During college I took part in the US Cyber Challenge Summer Camp, where I joined a network of Cyber Security Professionals. This network introduced me to Stroz Friedberg, and I heard about the Cyber Associate Program. I was excited to find a full-time job that gave me the opportunity to do the type of work I wanted and also provided valuable training. The Cyber Associate Program was unique in allowing me to work in the areas I had studied – Information Security and Digital Forensics – and gain a completely new skill set in “Security Science” (i.e., working with organizations to proactively enhance their security posture).

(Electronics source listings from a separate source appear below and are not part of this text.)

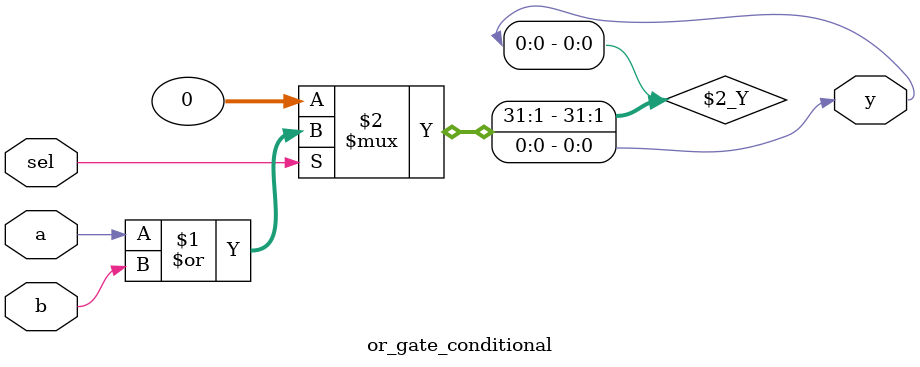
<source format=sv>
module or_gate_conditional (
    input wire a,
    input wire b,
    input wire sel,
    output wire y
);
    assign y = (sel) ? (a | b) : 0;
endmodule

</source>
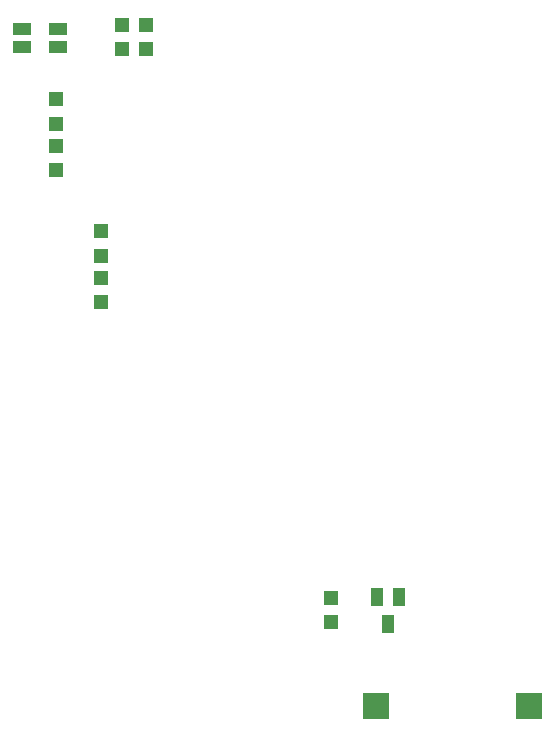
<source format=gbr>
G04 EAGLE Gerber RS-274X export*
G75*
%MOMM*%
%FSLAX34Y34*%
%LPD*%
%INSolderpaste Top*%
%IPPOS*%
%AMOC8*
5,1,8,0,0,1.08239X$1,22.5*%
G01*
%ADD10R,1.500000X1.100000*%
%ADD11R,1.200000X1.300000*%
%ADD12R,1.200000X1.200000*%
%ADD13R,1.300000X1.200000*%
%ADD14R,2.200000X2.200000*%
%ADD15R,1.000000X1.500000*%


D10*
X188500Y696500D03*
X218500Y696500D03*
X218500Y681500D03*
X188500Y681500D03*
D11*
X293160Y700000D03*
X272840Y700000D03*
X293160Y680000D03*
X272840Y680000D03*
D12*
X255000Y525500D03*
X255000Y504500D03*
D13*
X255000Y486160D03*
X255000Y465840D03*
X217000Y597160D03*
X217000Y576840D03*
D12*
X217000Y637500D03*
X217000Y616500D03*
D14*
X488100Y123000D03*
X618100Y123000D03*
D15*
X507900Y215400D03*
X488900Y215400D03*
X498400Y192400D03*
D13*
X450100Y194240D03*
X450100Y214560D03*
M02*

</source>
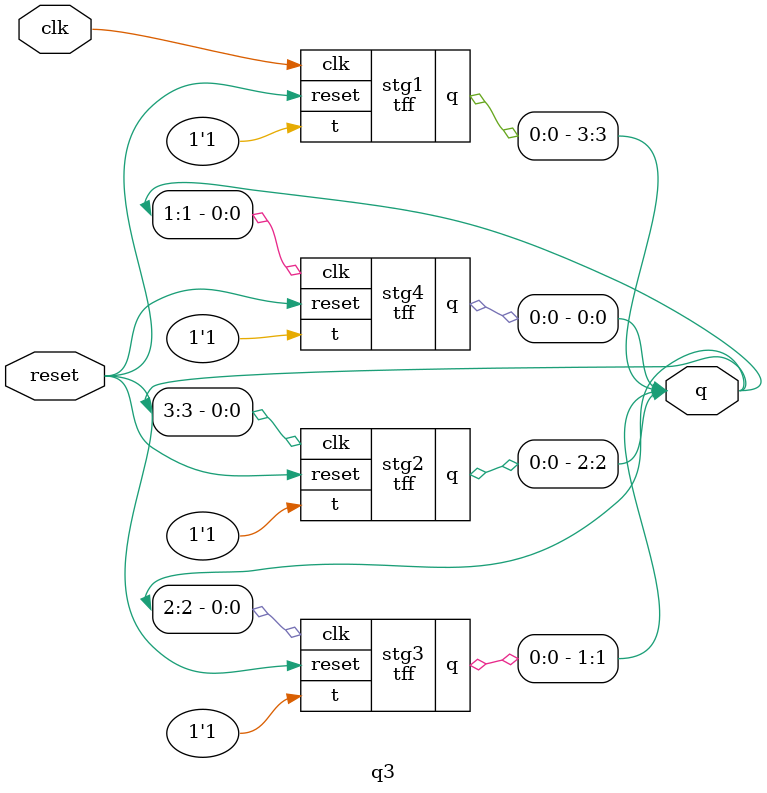
<source format=v>
module tff(t,q,reset,clk);
input t,reset,clk;
output reg q;
always @(negedge clk)
begin
if(reset)
q<=0;
else if(t)
q<=~q;
end
endmodule
module q3(q,clk,reset);
input clk,reset;
output [0:3]q;
tff stg1(1'b1,q[3],reset,clk);
tff stg2(1'b1,q[2],reset,q[3]);
tff stg3(1'b1,q[1],reset,q[2]);
tff stg4(1'b1,q[0],reset,q[1]);
endmodule

</source>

My rotation in this new area exposed me to projects I had never encountered before. From the beginning, I was immersed in experienced Stroz Friedberg teams, working directly with client CIOs, CISOs, and network support technicians at a variety of organizations. Our goal was to figure out what their current security situation looked like, identify vulnerabilities that could be exploited, and develop strategies to close these gaps.
My favorite project in Security Science involved simulating a phishing campaign for a company that wanted to understand how its employees interacted with suspicious e-mails. We developed phishing emails in various formats, sending them into the organization and analyzing how employees reacted. I was responsible for setting up the system that we used for the project, which involved a lot of problem-solving and discussion with colleagues – it was really exciting to see the system in action. In the end our team was able to present the client with some unexpected results about the nature of the risk, and how to mitigate it.

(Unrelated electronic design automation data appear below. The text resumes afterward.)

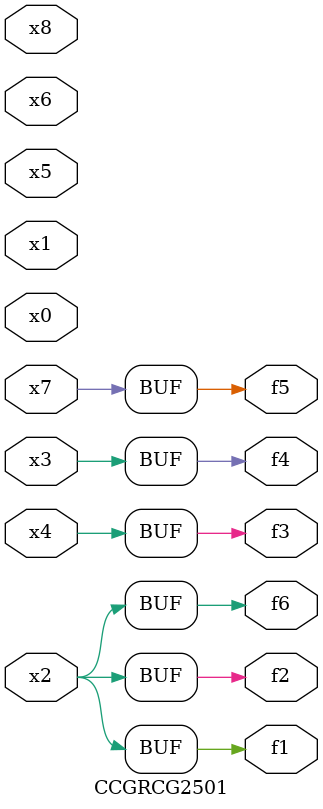
<source format=v>
module CCGRCG2501(
	input x0, x1, x2, x3, x4, x5, x6, x7, x8,
	output f1, f2, f3, f4, f5, f6
);
	assign f1 = x2;
	assign f2 = x2;
	assign f3 = x4;
	assign f4 = x3;
	assign f5 = x7;
	assign f6 = x2;
endmodule

</source>
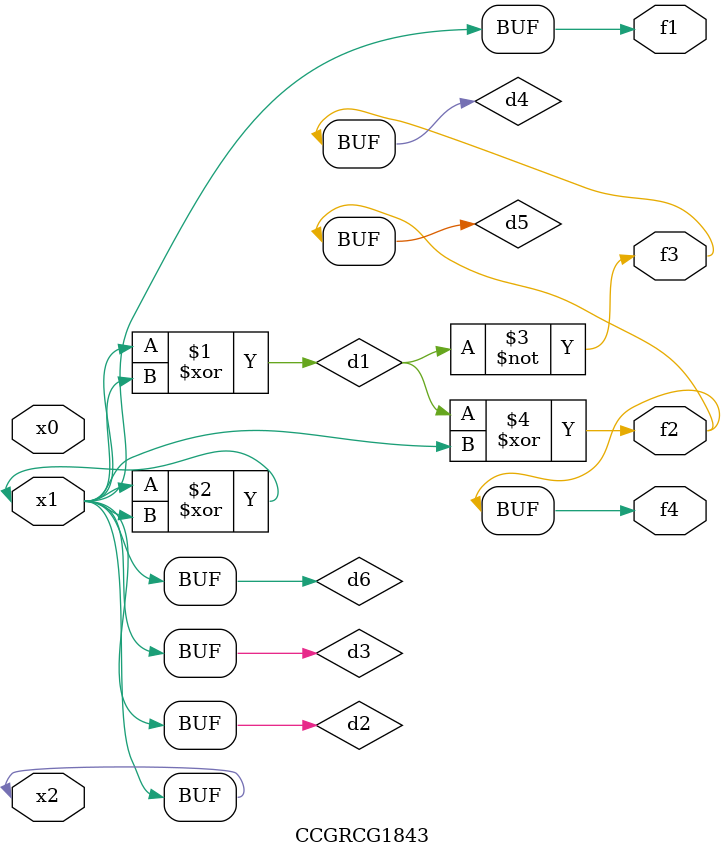
<source format=v>
module CCGRCG1843(
	input x0, x1, x2,
	output f1, f2, f3, f4
);

	wire d1, d2, d3, d4, d5, d6;

	xor (d1, x1, x2);
	buf (d2, x1, x2);
	xor (d3, x1, x2);
	nor (d4, d1);
	xor (d5, d1, d2);
	buf (d6, d2, d3);
	assign f1 = d6;
	assign f2 = d5;
	assign f3 = d4;
	assign f4 = d5;
endmodule

</source>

When I wasn’t traveling or doing client work, I spent time on other projects. During my Incident Response rotation, I created a reference for finding important information from antivirus solutions, such as log location and retention policies, and where the antivirus puts malware in quarantine. The reference included information for many different operating systems and software versions.
Throughout the Program I loved how I could be working with three different people with specialized skill sets to solve an issue, and learning from all of them. I could ask my mentor who sat next to me, or catch up with people at lunch. My advice to future Cyber Associates: don’t worry about a lack of practical experience in the field – people are very willing to teach you, and we are constantly learning from each other.